EXERCISE DESCRIPTION: Show each line of the data below that has the string "core" in it.

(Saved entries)
———
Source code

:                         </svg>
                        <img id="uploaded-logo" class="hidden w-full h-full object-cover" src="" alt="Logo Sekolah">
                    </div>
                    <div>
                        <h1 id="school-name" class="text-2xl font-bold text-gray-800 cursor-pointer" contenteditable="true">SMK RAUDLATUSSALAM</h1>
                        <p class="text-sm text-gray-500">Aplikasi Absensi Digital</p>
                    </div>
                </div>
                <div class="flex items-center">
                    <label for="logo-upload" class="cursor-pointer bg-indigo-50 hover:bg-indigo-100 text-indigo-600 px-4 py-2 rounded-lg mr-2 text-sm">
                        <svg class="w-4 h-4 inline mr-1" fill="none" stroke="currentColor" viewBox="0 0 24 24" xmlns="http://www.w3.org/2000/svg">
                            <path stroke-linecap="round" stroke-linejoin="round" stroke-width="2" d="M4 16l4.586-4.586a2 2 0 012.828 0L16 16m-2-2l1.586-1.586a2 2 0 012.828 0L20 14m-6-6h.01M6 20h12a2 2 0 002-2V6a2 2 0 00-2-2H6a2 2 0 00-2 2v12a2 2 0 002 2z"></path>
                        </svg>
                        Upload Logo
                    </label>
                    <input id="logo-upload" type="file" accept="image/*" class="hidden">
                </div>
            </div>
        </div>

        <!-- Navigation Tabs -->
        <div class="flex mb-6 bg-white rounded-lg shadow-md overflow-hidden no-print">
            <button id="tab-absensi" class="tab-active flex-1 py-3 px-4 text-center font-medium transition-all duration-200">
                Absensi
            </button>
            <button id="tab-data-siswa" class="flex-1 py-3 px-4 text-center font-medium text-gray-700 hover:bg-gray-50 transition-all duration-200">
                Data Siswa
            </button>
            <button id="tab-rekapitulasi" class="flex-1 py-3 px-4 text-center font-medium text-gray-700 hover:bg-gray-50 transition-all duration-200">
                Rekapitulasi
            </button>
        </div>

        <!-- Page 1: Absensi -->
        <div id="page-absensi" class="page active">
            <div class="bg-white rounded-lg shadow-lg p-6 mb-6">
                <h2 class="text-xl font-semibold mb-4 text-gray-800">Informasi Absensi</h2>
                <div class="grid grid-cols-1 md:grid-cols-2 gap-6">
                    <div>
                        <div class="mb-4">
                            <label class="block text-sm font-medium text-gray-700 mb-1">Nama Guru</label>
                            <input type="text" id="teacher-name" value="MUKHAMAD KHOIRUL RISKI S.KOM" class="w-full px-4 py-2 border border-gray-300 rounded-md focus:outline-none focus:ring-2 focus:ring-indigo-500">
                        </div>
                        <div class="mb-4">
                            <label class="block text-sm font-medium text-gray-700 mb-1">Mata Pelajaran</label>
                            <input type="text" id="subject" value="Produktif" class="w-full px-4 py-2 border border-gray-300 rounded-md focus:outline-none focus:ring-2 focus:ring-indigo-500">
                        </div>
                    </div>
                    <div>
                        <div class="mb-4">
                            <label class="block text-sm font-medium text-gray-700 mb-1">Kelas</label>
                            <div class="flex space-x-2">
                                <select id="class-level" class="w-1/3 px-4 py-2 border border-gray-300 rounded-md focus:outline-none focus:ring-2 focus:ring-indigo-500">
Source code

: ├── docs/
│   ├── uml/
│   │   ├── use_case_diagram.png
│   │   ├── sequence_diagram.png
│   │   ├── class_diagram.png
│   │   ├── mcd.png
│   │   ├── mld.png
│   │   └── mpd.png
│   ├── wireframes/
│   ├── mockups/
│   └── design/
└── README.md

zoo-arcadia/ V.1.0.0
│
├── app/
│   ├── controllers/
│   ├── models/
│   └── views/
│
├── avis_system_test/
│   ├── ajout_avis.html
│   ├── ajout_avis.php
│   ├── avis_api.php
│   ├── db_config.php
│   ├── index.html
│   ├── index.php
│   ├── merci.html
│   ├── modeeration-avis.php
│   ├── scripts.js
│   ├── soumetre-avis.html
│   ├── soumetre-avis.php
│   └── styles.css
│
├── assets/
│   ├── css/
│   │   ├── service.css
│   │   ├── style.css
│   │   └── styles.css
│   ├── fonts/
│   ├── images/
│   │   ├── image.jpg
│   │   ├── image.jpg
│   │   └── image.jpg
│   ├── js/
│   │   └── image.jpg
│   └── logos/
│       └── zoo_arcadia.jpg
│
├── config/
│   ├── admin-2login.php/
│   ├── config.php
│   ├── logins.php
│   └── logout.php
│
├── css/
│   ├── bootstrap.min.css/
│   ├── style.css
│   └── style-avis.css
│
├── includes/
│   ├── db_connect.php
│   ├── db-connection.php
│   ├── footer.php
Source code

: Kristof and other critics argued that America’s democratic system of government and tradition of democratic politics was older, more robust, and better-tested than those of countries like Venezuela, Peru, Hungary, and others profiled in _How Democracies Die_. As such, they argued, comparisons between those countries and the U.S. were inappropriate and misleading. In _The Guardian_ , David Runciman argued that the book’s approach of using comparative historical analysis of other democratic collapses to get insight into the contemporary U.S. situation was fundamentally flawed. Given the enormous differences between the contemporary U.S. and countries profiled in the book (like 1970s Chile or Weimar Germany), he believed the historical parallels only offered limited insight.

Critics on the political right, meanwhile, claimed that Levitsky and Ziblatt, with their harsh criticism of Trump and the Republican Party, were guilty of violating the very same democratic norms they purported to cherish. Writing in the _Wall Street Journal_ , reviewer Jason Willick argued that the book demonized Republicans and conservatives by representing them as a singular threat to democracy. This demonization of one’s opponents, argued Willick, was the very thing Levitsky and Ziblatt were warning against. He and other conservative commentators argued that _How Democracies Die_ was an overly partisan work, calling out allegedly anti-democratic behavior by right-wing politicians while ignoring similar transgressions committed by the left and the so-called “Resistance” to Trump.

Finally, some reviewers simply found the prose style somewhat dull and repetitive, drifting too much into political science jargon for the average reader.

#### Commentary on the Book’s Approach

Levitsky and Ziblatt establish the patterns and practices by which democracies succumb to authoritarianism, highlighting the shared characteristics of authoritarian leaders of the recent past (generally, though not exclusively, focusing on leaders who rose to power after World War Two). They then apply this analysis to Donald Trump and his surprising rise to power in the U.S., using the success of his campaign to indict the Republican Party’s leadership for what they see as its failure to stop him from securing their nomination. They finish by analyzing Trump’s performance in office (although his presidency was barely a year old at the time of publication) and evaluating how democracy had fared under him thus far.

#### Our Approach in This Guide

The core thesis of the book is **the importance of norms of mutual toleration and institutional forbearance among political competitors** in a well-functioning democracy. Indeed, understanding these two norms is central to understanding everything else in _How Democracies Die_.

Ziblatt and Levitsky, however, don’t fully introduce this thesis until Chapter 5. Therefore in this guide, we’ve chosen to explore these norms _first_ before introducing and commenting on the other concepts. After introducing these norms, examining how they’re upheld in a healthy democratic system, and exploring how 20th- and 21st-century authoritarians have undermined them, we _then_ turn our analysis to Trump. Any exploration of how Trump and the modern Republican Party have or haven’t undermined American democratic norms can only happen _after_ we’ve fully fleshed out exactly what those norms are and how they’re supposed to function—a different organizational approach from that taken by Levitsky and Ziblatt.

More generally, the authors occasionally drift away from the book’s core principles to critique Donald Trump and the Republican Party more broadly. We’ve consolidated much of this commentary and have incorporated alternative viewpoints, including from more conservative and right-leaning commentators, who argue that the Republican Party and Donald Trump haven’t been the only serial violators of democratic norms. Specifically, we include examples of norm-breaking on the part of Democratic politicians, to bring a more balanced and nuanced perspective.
———
TASK RESPONSE:
The core thesis of the book is **the importance of norms of mutual toleration and institutional forbearance among political competitors** in a well-functioning democracy. Indeed, understanding these two norms is central to understanding everything else in _How Democracies Die_.
More generally, the authors occasionally drift away from the book’s core principles to critique Donald Trump and the Republican Party more broadly. We’ve consolidated much of this commentary and have incorporated alternative viewpoints, including from more conservative and right-leaning commentators, who argue that the Republican Party and Donald Trump haven’t been the only serial violators of democratic norms. Specifically, we include examples of norm-breaking on the part of Democratic politicians, to bring a more balanced and nuanced perspective.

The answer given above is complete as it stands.